9. The apparatus of claim 1, wherein the apparatus is further configured to:

monitor the token generated by the at least one additional computation;

determine a measure of uncertainty for the token generated by the at least one additional computation;

compare the measure of uncertainty determined for the token generated by the at least one additional computation with an expected measure of uncertainty;

generate at least one other think token if the measure of uncertainty determined for the token generated by the at least one additional computation does not comply with the expected measure of uncertainty; and

communicate the at least one generated other think token to the language model to cause the language to perform at least one other additional computation for determining the token.

10. The apparatus of claim 1, wherein the measure of uncertainty is at least one of a measure of entropy or a measure of inconsistency.

11. The apparatus of claim 1, wherein the expected measure of uncertainty comprises a predetermined threshold value of uncertainty.

12. The apparatus of claim 1, wherein the at least one additional computation comprises a tokenization computation using the just previously determined token and a just previously implemented hidden state.

13. The apparatus of claim 1, wherein the monitored, generated token comprises at least one of a portion of a word, a word, a phrase, a portion of an image, an image, a portion of a video, or a video.

14. The apparatus of claim 1, wherein the language model is trained to perform at least one additional computation every time the token is being generated based on at least one respective, generated think token.

15. A system for preventing hallucinations in a language model, comprising:

a language model; and

an apparatus comprising a processor and a memory coupled to the processor, the memory having stored therein at least one of programs or instructions executable by the processor to configure the system to:

monitor a generation of a token by the language model;

determine a measure of uncertainty for the generated token:

compare the determined measure of uncertainty with a predetermined threshold;

generate a think token if the determined measure of uncertainty does not comply with the predetermined threshold; and

communicate the generated think token to the language model to cause the language model to perform at least one additional computation for determining the token.

16. The system of claim 15, wherein the system is further configured to:

monitor the token generated by the at least one additional computation;

determine a measure of uncertainty for the token generated by the at least one additional computation;

compare the measure of uncertainty determined for the token generated by the at least one additional computation with an expected measure of uncertainty;

generate at least one other think token if the measure of uncertainty determined for the token generated by the at least one additional computation does not comply with the expected measure of uncertainty; and

communicate the at least one generated other think token to the language model to cause the language to perform at least one other additional computation for determining the token.
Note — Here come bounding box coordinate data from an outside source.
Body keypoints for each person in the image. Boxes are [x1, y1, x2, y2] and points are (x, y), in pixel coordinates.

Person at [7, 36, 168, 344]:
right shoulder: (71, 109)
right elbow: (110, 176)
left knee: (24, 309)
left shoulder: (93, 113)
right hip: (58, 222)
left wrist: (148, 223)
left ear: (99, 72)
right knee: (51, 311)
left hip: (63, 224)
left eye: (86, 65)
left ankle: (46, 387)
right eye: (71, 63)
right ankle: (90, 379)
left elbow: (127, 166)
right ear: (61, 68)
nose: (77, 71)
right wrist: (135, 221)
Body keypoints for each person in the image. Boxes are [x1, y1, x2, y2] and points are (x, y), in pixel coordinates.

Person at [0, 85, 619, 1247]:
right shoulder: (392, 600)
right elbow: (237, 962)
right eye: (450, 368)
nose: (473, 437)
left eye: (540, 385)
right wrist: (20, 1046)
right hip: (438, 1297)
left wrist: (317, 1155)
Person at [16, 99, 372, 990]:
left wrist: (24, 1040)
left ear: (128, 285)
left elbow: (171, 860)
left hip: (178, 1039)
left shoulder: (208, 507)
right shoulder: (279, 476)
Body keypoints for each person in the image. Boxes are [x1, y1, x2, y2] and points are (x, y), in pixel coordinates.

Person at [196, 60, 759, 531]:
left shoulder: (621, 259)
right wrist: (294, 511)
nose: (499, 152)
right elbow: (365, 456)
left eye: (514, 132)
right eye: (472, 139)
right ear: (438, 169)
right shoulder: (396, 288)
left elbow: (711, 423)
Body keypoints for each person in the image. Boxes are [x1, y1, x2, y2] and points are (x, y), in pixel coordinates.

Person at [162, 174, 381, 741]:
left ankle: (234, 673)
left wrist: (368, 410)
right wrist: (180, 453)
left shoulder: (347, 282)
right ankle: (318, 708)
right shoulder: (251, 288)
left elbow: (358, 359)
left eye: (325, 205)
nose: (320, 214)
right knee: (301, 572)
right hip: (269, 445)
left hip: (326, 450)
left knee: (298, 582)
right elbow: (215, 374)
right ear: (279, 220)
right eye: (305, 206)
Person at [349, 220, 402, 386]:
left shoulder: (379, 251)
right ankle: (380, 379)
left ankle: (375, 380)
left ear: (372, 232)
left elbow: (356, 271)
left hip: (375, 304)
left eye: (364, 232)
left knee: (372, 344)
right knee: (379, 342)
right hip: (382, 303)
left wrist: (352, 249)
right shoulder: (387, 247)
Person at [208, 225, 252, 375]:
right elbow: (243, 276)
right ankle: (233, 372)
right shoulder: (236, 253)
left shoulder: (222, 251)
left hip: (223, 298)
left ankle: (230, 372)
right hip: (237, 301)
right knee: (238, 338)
17. The system of claim 15, wherein the measure of uncertainty is at least one of a measure of entropy or a measure of inconsistency.
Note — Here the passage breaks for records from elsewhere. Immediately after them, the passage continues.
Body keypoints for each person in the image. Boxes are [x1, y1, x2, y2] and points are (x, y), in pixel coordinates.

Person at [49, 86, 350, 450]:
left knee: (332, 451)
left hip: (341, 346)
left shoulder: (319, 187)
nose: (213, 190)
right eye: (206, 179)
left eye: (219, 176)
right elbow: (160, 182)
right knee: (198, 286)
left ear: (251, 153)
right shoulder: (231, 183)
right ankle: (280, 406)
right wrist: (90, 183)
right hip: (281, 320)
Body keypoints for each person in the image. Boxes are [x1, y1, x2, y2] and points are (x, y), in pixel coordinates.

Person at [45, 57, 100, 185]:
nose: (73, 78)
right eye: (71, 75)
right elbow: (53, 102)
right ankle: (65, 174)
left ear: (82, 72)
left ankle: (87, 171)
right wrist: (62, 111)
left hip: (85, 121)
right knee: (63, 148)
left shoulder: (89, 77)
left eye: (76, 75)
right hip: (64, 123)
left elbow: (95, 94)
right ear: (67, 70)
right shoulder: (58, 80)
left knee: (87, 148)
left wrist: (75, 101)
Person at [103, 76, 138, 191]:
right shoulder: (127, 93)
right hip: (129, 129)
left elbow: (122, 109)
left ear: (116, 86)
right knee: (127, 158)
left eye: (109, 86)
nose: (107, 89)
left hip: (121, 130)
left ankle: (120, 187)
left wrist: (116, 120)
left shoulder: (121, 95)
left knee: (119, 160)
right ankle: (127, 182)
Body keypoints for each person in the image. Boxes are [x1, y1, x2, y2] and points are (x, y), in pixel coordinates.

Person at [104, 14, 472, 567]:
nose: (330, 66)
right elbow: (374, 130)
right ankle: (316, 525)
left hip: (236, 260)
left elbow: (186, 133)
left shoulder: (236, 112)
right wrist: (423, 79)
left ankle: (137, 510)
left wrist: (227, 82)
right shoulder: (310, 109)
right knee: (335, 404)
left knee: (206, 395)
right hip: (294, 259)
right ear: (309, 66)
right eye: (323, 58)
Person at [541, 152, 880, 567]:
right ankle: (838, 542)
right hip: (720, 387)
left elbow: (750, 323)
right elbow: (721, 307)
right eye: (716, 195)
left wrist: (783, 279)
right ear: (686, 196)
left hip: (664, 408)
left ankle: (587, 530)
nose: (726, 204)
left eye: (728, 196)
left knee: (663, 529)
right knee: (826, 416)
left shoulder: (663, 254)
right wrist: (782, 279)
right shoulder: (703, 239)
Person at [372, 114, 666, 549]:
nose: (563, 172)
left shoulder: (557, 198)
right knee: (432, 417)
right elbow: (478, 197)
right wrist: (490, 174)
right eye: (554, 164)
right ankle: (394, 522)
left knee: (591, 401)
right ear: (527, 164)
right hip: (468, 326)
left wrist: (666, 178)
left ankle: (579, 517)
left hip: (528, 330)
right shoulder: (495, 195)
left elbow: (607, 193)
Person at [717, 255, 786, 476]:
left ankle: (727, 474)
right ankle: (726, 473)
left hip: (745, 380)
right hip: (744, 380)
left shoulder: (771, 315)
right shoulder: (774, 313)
18. The system of claim 15, wherein the at least one additional computation comprises a tokenization computation using the just previously determined token and a just previously implemented hidden state.

19. The system of claim 15, wherein the language model is trained to perform at least one additional computation every time the token is being generated based on at least one respective, generated think token.

20. The system of claim 15, wherein the language model comprises a large language model.